The hot pressing temperature depends on the type of the ion exchange membrane, but is usually 100 ° C. or higher, preferably 130 ° C. or higher, more preferably 150 ° C. or higher.
[0033]
As a method of manufacturing an MEA other than the above, there is a method described in "J. Electrochem. Soc. Vo. L139, No. 2, L28-L30 (1992)". According to this, after dissolving a fluorine-based ion exchange resin in a mixed solution of alcohol and water,₃Make a solution converted to Na. Next, a certain amount of platinum-supported carbon is added to this solution to form an ink-like solution. Separate SO₃The ink-like solution is applied to the surface of the ion exchange membrane that has been converted to the Na type, and the solvent is removed. Finally, replace all ion exchange groups with SO₃The MEA is created by returning to the H type. The present invention can be applied to such an MEA.
[0034]
(Fuel cell manufacturing method)
Next, a method for manufacturing a solid polymer electrolyte fuel cell will be described. A solid polymer electrolyte fuel cell includes an MEA, a current collector, a fuel cell frame, a gas supply device, and the like. The current collector (bipolar plate) is a graphite or metal flange having a gas flow path on the surface, etc., and supplies hydrogen and oxygen to the MEA surface in addition to transmitting electrons to an external load circuit. It has a function as a flow path. By inserting MEAs between such current collectors and stacking a plurality of them, a fuel cell can be produced. The operation of the fuel cell is performed by supplying hydrogen to one electrode and oxygen or air to the other electrode. The higher the operating temperature of the fuel cell is, the higher the catalyst activity is, which is preferable. However, the fuel cell is usually operated at 50 ° C. to 100 ° C. where the water management is easy. On the other hand, a reinforced ion exchange membrane as in the present invention may be able to operate at 100 ° C. to 150 ° C. by improving the high temperature and high humidity strength. The supply pressure of oxygen or hydrogen is preferably higher as the output of the fuel cell is higher, but it is preferable to adjust the supply pressure to an appropriate pressure range since the probability of contact between the two due to breakage of the membrane increases.
[0035]
BEST MODE FOR CARRYING OUT THE INVENTION
Hereinafter, the present invention will be described in more detail based on examples, but the present invention is not limited to the examples. The evaluation method performed in the example is as follows.
(1) Film thickness
After leaving the ion-exchange membrane in the acid form in a constant temperature chamber at 23 ° C. and 65% for 1 hour or more, the measurement is performed using a film thickness meter (Toyo Seiki Seisakusho: B-1).

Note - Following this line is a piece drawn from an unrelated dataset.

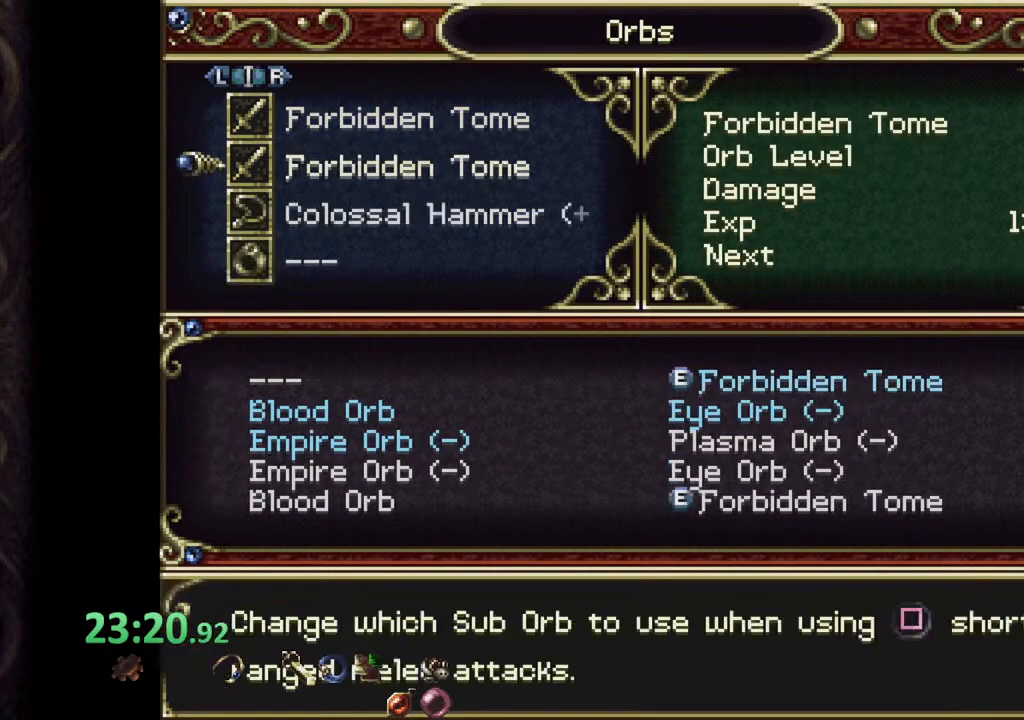
{"dt_ms": 500, "buttons": [], "left_stick": "center", "right_stick": "center", "events": [[250, "left_stick", "up"], [300, "left_stick", "center"], [350, "CROSS", "down"], [400, "CROSS", "up"]]}
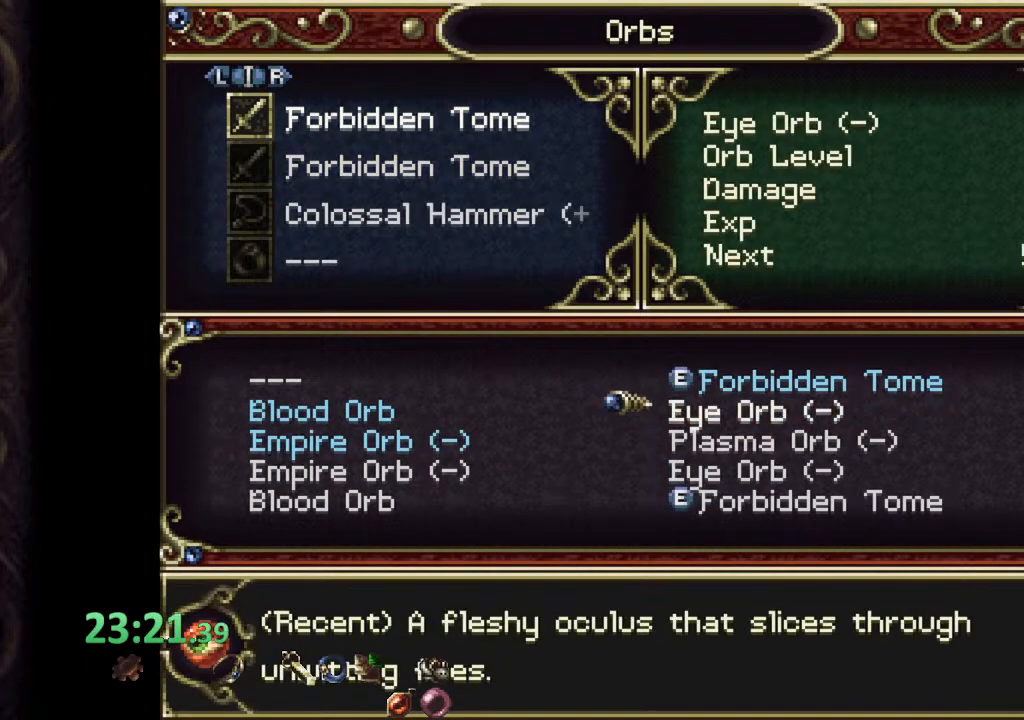
{"dt_ms": 500, "buttons": [], "left_stick": "down", "right_stick": "center", "events": [[100, "left_stick", "down"]]}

(2) Plane orientation degree
After the acid-exchanged ion exchange membrane is allowed to stand in a thermostat at 23 ° C. and 65% for 12 hours or more, the refractive index in each of three directions is measured using an automatic birefringence meter KOBRA-21ADH manufactured by Oji Scientific Instruments.
Embedded image

[0036]
(3) Heat shrinkage at 160 ° C
After the acid-exchanged ion-exchange membrane is left in a thermostat at 23 ° C. and 65% for 12 hours or more, the membrane area before heating is measured. Thereafter, the film is immersed in a silicone oil bath heated to 160 ° C. for 10 seconds and then taken out, and the film area after heating is measured while taking care not to absorb moisture. From these, the thermal shrinkage H at 160 ° C. is calculated using the following equation._a(%).
H_a= ((A₁-A₂) / A₁) × 100
A₁: Film area before heating (cm²), A₂: Film area after heating (cm²)
[0037]
(4) Equivalent weight
Acid type ion exchange membrane about 2-10cm²Is immersed in 30 ml of a 25 ° C. saturated NaCl aqueous solution and left for 30 minutes with stirring, and then subjected to neutralization titration using a 0.01 N aqueous sodium hydroxide solution using phenolphthalein as an indicator. After the neutralization, the obtained Na-type ion exchange membrane is rinsed with pure water, dried in vacuum, and weighed. The equivalent weight of sodium hydroxide required for neutralization is defined as M (mmol), and the weight of the Na-type ion exchange membrane is defined as W (mg), and the equivalent weight EW (g / eq) is determined from the following equation. EW = (W / M) −22
(5) Melt index
The melt index of the fluorine-based ion exchange resin precursor measured at a temperature of 270 ° C. and a load of 2.16 kg was defined as MI (g / 10 minutes) based on JIS @ K-7210.
[0038]
(6) Actual stretch ratio
Thickness T of precursor film before stretching_bAnd the film thickness T when measuring the converted piercing strength_aThen, the actual stretching ratio is determined using the following equation.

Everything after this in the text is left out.